There are many such development contractors working in Iraq and Afghanistan. But, unlike my experience in Egypt, they obviously have huge security concerns, and the larger contractors have had to assemble small private armies to protect them – at considerable expense. These concerns have increased with the ever-heightening levels of violence and criminality.

But many of them have told me that, in Iraq, the principal problems they faced initially stemmed largely from the arrogance and lack of development experience of the ideologically-driven political appointees assembled by Viceroy L. Paul Bremer’s original Coalition Provisional Authority – the CPA – widely known among contractors as the “Can’t Provide Anything” authority. Today, many are hamstrung by the lack of experienced officials in the various ministries with which these contractors must interact.

Decisions are delayed for months. When decisions are made, they are often still grandiose and impractical, as in the earlier days of the occupation. Funding does not flow. And development teams, which must travel outside the Green Zone to do their work, cannot get military assistance to protect them.

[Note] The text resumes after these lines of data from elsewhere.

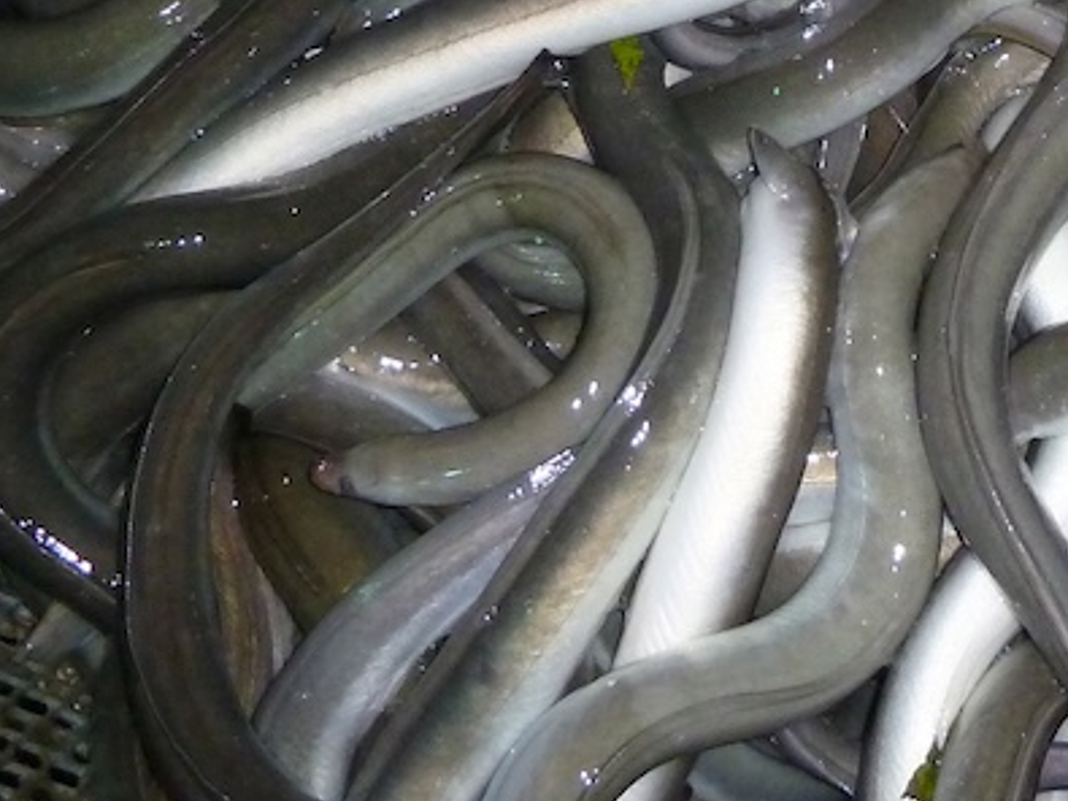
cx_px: 1228
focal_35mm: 76
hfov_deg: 23.7
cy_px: -106
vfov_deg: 18.6
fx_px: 2344
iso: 320
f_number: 3.3
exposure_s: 1/30
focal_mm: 4.1
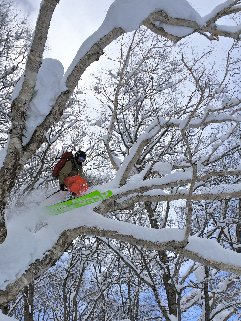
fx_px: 390
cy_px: 199
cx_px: 93
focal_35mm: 42
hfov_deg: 34.2
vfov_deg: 44.5
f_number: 2.2
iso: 32
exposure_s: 1/2160
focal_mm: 4.15
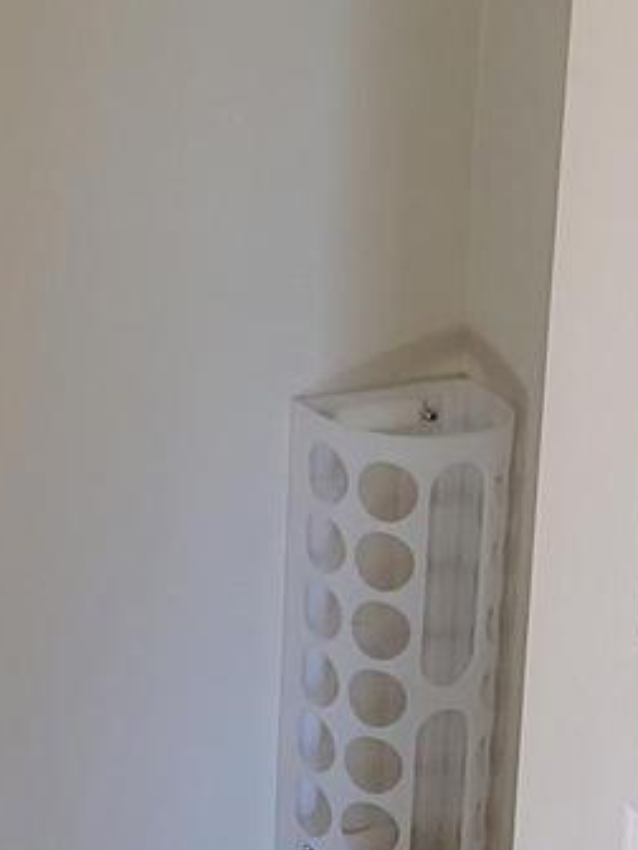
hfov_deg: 12.1
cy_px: 352
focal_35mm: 119
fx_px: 2924
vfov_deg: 16.5
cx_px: -177
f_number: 1.8
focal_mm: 5.4
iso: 250
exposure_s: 1/119
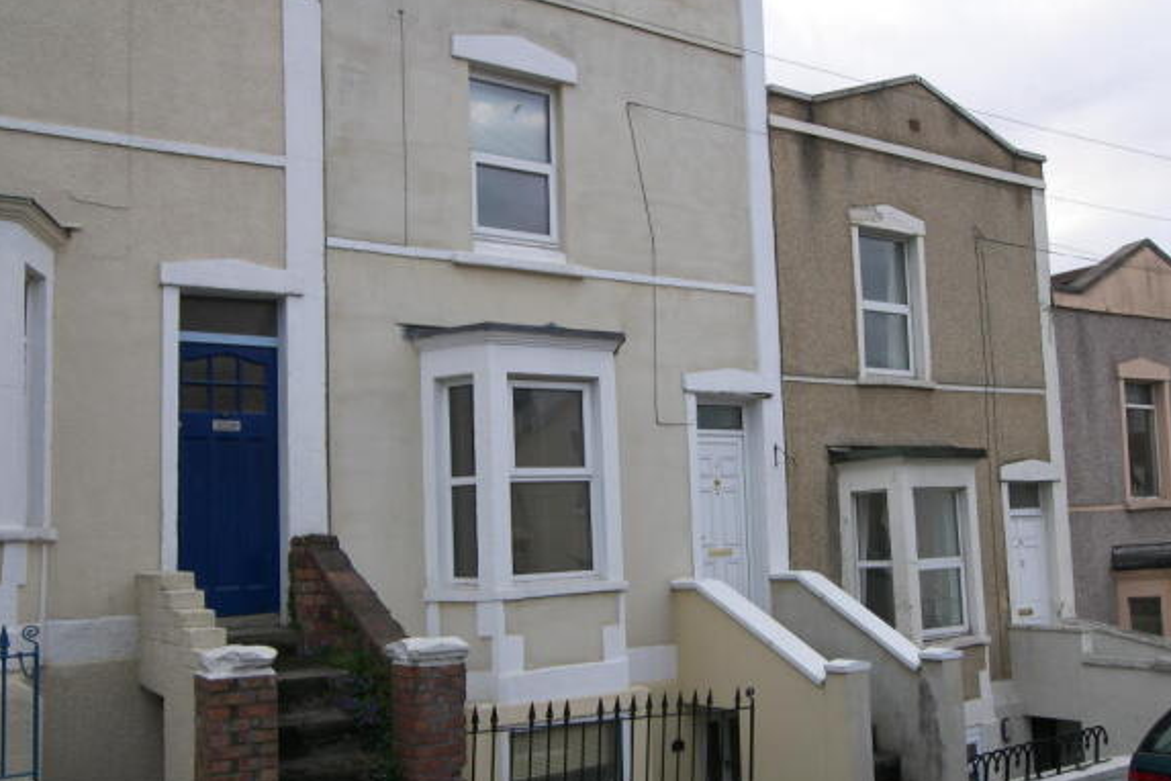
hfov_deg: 51.9
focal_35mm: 37
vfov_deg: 35.9
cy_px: 422
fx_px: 1203
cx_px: 590
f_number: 3.2
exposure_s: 1/80
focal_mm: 7.3
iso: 50
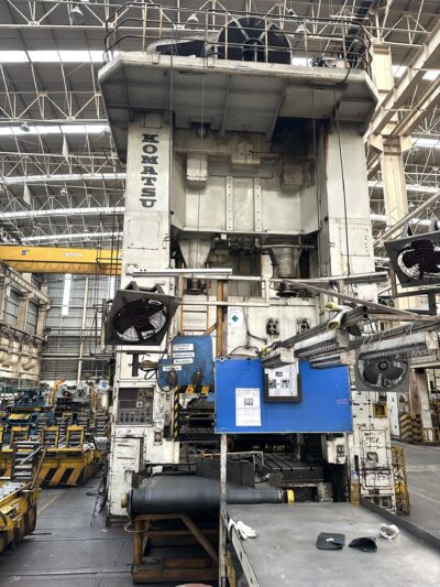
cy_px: 294
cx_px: 220
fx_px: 407
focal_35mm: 24
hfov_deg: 56.8
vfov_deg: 71.6
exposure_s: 1/60
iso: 500
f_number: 1.78
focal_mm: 6.86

One project manager in Iraq wrote me: “In my three years in Iraq, I witnessed a U.S. Government unprepared for the challenges present in post-Saddam Iraq and, at times, appeared to deliberately conduct business on the basis of ideology rather than the practical realities of Iraq. Iraqis, who were genuinely happy that Saddam was toppled, deserved better. As the Green Zoners met with each other and made momentous decisions -- or as more often happened, they met with each other and made no decisions -- we were on the outside working with Iraqis figuring out how in the midst of a terrible war we could give hope to the rural population. My greatest hope is that our project will not be judged as an arm of the American government in Iraq. Rather, I hope that we will be looked upon as a group, most of who were against the war, that put ideology and politics aside to work humbly for a better Iraq.”

The U.S. Government has neither the skills nor the experience to take on massive reconstruction and development projects with government employees only. It needs contractors. It needs a competitive bidding process. And the Government has a responsibility to provide personnel equipped to provide informed oversight.

But if these development contractors don’t sound like Halliburton or Custer Battles, it’s because they’re not. They are an entirely different breed. Compared to the now well-known companies who took on big-ticket construction or infrastructure rehabilitation or military services contracts, their cost is infinitesimal. The challenges they face are daunting. Their work is dangerous. But their dedication to development is very real.

To bracket them with those companies that viewed Iraq and Afghanistan as no more than an unpoliced pot of gold does them a huge injustice.